W ramach festiwalu Sundance Film Festival odbyła się światowa premiera musicalu "Kiss of the Spider Woman". Produkcja w reżyserii Billa Condona stanowi nową wersję głośnego dramatu psychologicznego "Pocałunek kobiety pająka" z 1985 roku, który powstał na kanwie powieści o tym samym tytule autorstwa Manuela Puiga.
Książka argentyńskiego pisarza posłużyła później za inspirację do stworzenia doskonale przyjętego broadwayowskiego musicalu, który w 1993 roku zdobył prestiżową, nazywaną teatralnym Oscarem, nagrodę Tony.
Fabuła produkcji koncentruje się na relacji marksistowskiego więźnia politycznego, który dzieli celę z mężczyzną skazanym za naruszenie norm obyczajowych. Gdy ten opowiada swojemu towarzyszowi niedoli historię hollywoodzkiego musicalu, między osadzonymi rodzi się niespodziewana więź.

(Fot. Getty Images)
W Aurorę, fantasmagoryczną postać wymyśloną przez głównego bohatera, na ekranie wcieliła się Jennifer Lopez. Po premierze filmu w Sundance artystka została nagrodzona przez festiwalową publiczność kilkuminutowymi owacjami na stojąco. "Czekałam na ten moment całe życie" – wyznała wzruszona gwiazda.

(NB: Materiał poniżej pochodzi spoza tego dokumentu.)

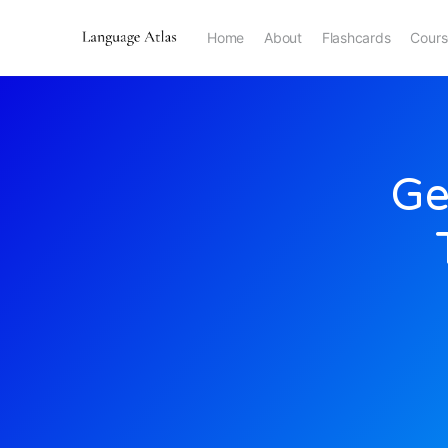
Home
About
Flashcards
Cours
Ge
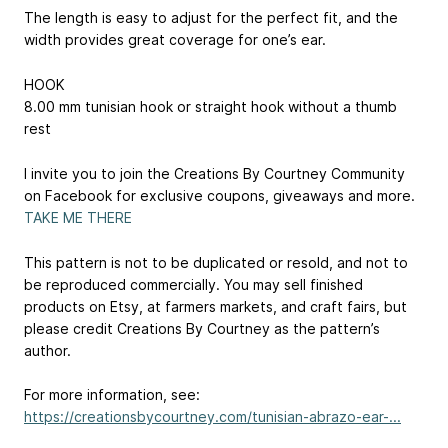
The length is easy to adjust for the perfect fit, and the
width provides great coverage for one’s ear.
HOOK
8.00 mm tunisian hook or straight hook without a thumb
rest
I invite you to join the Creations By Courtney Community
on Facebook for exclusive coupons, giveaways and more.
TAKE ME THERE
This pattern is not to be duplicated or resold, and not to
be reproduced commercially. You may sell finished
products on Etsy, at farmers markets, and craft fairs, but
please credit Creations By Courtney as the pattern’s
author.
For more information, see:
https://creationsbycourtney.com/tunisian-abrazo-ear-...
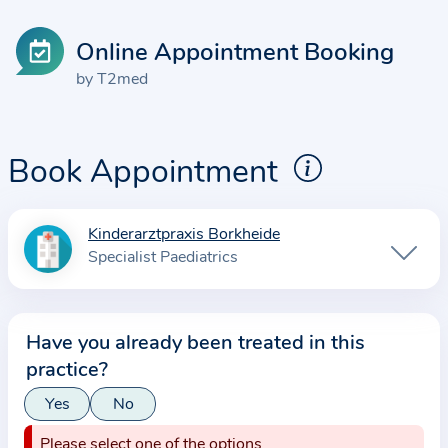
Online Appointment Booking
by T2med
Book Appointment
Kinderarztpraxis Borkheide
I
Specialist Paediatrics
n
f
o
Have you already been treated in this
r
practice?
m
a
Yes
No
t
Please select one of the options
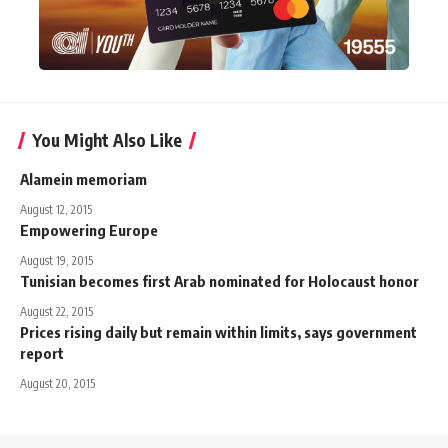
You Might Also Like
Alamein memoriam
August 12, 2015
Empowering Europe
August 19, 2015
Tunisian becomes first Arab nominated for Holocaust honor
August 22, 2015
Prices rising daily but remain within limits, says government
report
August 20, 2015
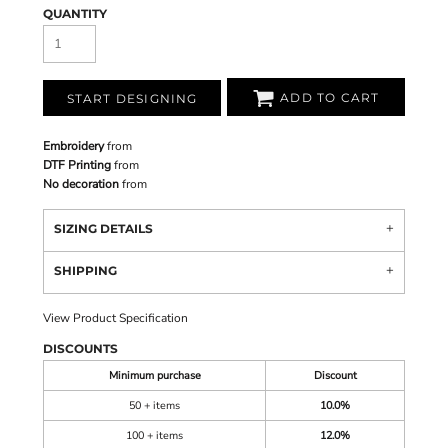
QUANTITY
ADD TO CART
START DESIGNING
Embroidery
from
DTF Printing
from
No decoration
from
SIZING DETAILS
SHIPPING
View Product Specification
DISCOUNTS
Minimum purchase
Discount
50 + items
10.0%
100 + items
12.0%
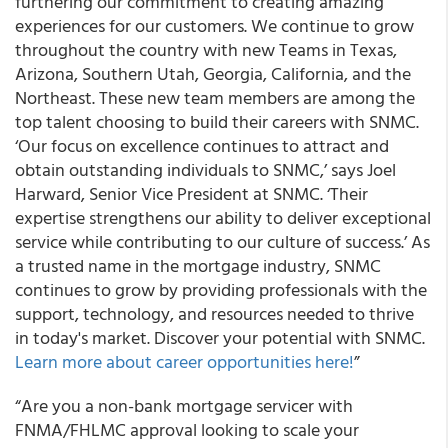
furthering our commitment to creating amazing
experiences for our customers. We continue to grow
throughout the country with new Teams in Texas,
Arizona, Southern Utah, Georgia, California, and the
Northeast. These new team members are among the
top talent choosing to build their careers with SNMC.
‘Our focus on excellence continues to attract and
obtain outstanding individuals to SNMC,’ says Joel
Harward, Senior Vice President at SNMC. ‘Their
expertise strengthens our ability to deliver exceptional
service while contributing to our culture of success.’ As
a trusted name in the mortgage industry, SNMC
continues to grow by providing professionals with the
support, technology, and resources needed to thrive
in today's market. Discover your potential with SNMC.
Learn more about career opportunities here!
”
“Are you a non-bank mortgage servicer with
FNMA/FHLMC approval looking to scale your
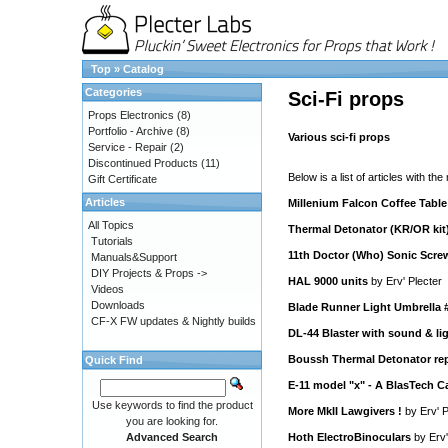
Top
»
Catalog
Categories
Sci-Fi props
Props Electronics
(8)
Portfolio - Archive
(8)
Various sci-fi props
Service - Repair
(2)
Discontinued Products
(11)
Below is a list of articles with the
Gift Certificate
Articles
Millenium Falcon Coffee Table
All Topics
Thermal Detonator (KR/OR kit
Tutorials
11th Doctor (Who) Sonic Scre
Manuals&Support
DIY Projects & Props ->
HAL 9000 units
by
Erv' Plecter
Videos
Downloads
Blade Runner Light Umbrella 
CF-X FW updates & Nightly builds
DL-44 Blaster with sound & li
Boussh Thermal Detonator rep
Quick Find
E-11 model "x" - A BlasTech C
Use keywords to find the product
More MkII Lawgivers !
by
Erv' P
you are looking for.
Advanced Search
Hoth ElectroBinoculars
by
Erv'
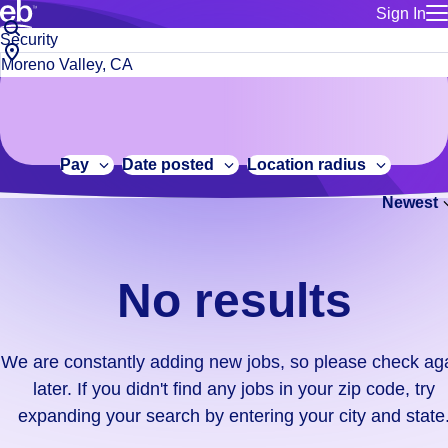
Sign In
for employe
No
Job
Build a more productive workforce, faster.
Manage you
title
results.
City,
for talent
or
state
Browse stable, higher-paying jobs with shifts that suit you.
We
keywords
Use this if 
or
are
Learn more about us, industry leaders for over 30 years.
location as
zip
constantly
for talent
code
adding
Pay
Date posted
Location radius
Manage job
new
Bluecrew a
Newest
jobs,
so
please
check
No results
again
later.
If
We are constantly adding new jobs, so please check ag
you
later. If you didn't find any jobs in your zip code, try
didn't
expanding your search by entering your city and state
find
any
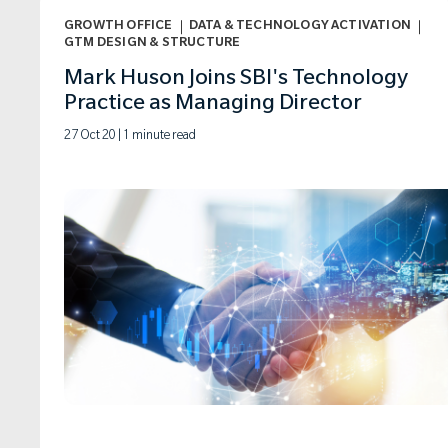
GROWTH OFFICE
DATA & TECHNOLOGY ACTIVATION
ARTICLE
GTM DESIGN & STRUCTURE
Mark Huson Joins SBI's Technology
DATA & TECHNOLOGY ACTIVATION
Practice as Managing Director
GTM DESIGN & STRUCTURE
27 Oct 20 | 1 minute read
GROWTH OFFICE
PE PARTNER
COACHING & TRAINING
PRICING
PRICING STRATEGY
RESEARCH REPORT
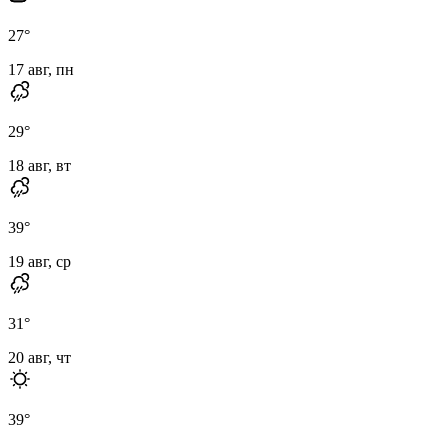
27
°
17 авг, пн
29
°
18 авг, вт
39
°
19 авг, ср
31
°
20 авг, чт
39
°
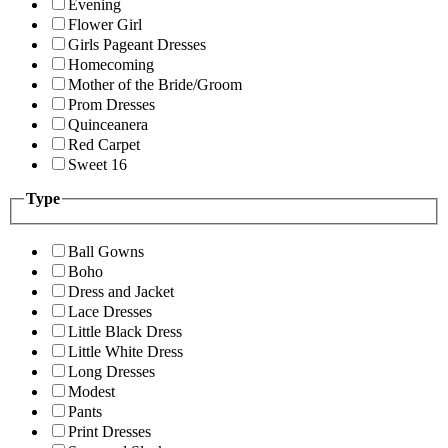
Evening
Flower Girl
Girls Pageant Dresses
Homecoming
Mother of the Bride/Groom
Prom Dresses
Quinceanera
Red Carpet
Sweet 16
Type
Ball Gowns
Boho
Dress and Jacket
Lace Dresses
Little Black Dress
Little White Dress
Long Dresses
Modest
Pants
Print Dresses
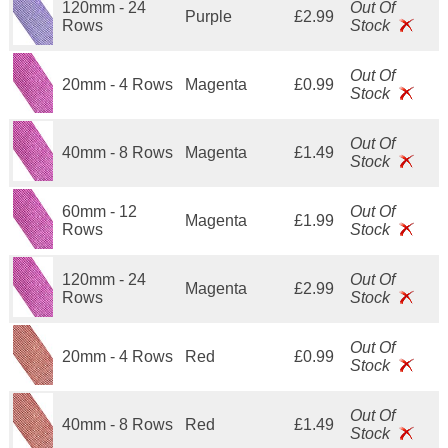
120mm - 24
Out Of
Purple
£2.99
Rows
Stock
Out Of
20mm - 4 Rows
Magenta
£0.99
Stock
Out Of
40mm - 8 Rows
Magenta
£1.49
Stock
60mm - 12
Out Of
Magenta
£1.99
Rows
Stock
120mm - 24
Out Of
Magenta
£2.99
Rows
Stock
Out Of
20mm - 4 Rows
Red
£0.99
Stock
Out Of
40mm - 8 Rows
Red
£1.49
Stock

Rozmawiając z serwisem IndieWire 55-letnia piosenkarka zdradziła, że rola w "Kiss of the Spider Woman" ma dla niej szczególne znaczenie, występ w musicalu był bowiem spełnieniem jej dziecięcych marzeń.
"Ludzie tego o mnie nie wiedzą, ale zaczynałam w teatrze muzycznym. Mój głos tak naprawdę bardziej pasuje do muzycznego teatru niż muzyki popowej. Kocham tworzyć muzykę, ale to w teatrze nauczyłam się śpiewać i tam zawsze było moje serce. Marzyłam o wystąpieniu w musicalu, odkąd byłam małą dziewczynką. Moja matka uwielbiała musicale. To właśnie oglądając takie produkcje wpadłam na pomysł, by śpiewać, tańczyć i grać" – ujawniła dwukrotnie nominowana do nagrody Grammy artystka.
Reżyser "Kiss of the Spider Woman" podkreśla zaś, że ponadczasowa historia zaczerpnięta z literackiego pierwowzoru w obecnych czasach jest szczególnie aktualna.
"Kwestie związane z represjami politycznymi, wolnością słowa i nieskrępowanym byciem sobą, nigdy nie były tak istotne, jak dziś. Czuliśmy silną potrzebę, aby opowiedzieć to w sposób honorujący oryginalną koncepcję" – podkreślił Bill Condon.
Film powstał dzięki zaangażowaniu Artists Equity, firmy producenckiej założonej w 2022 roku przez Matta Damona i Bena Afflecka. U boku Lopez wystąpili m.in. Tonatiuh, Bruno Bichir i Diego Luna.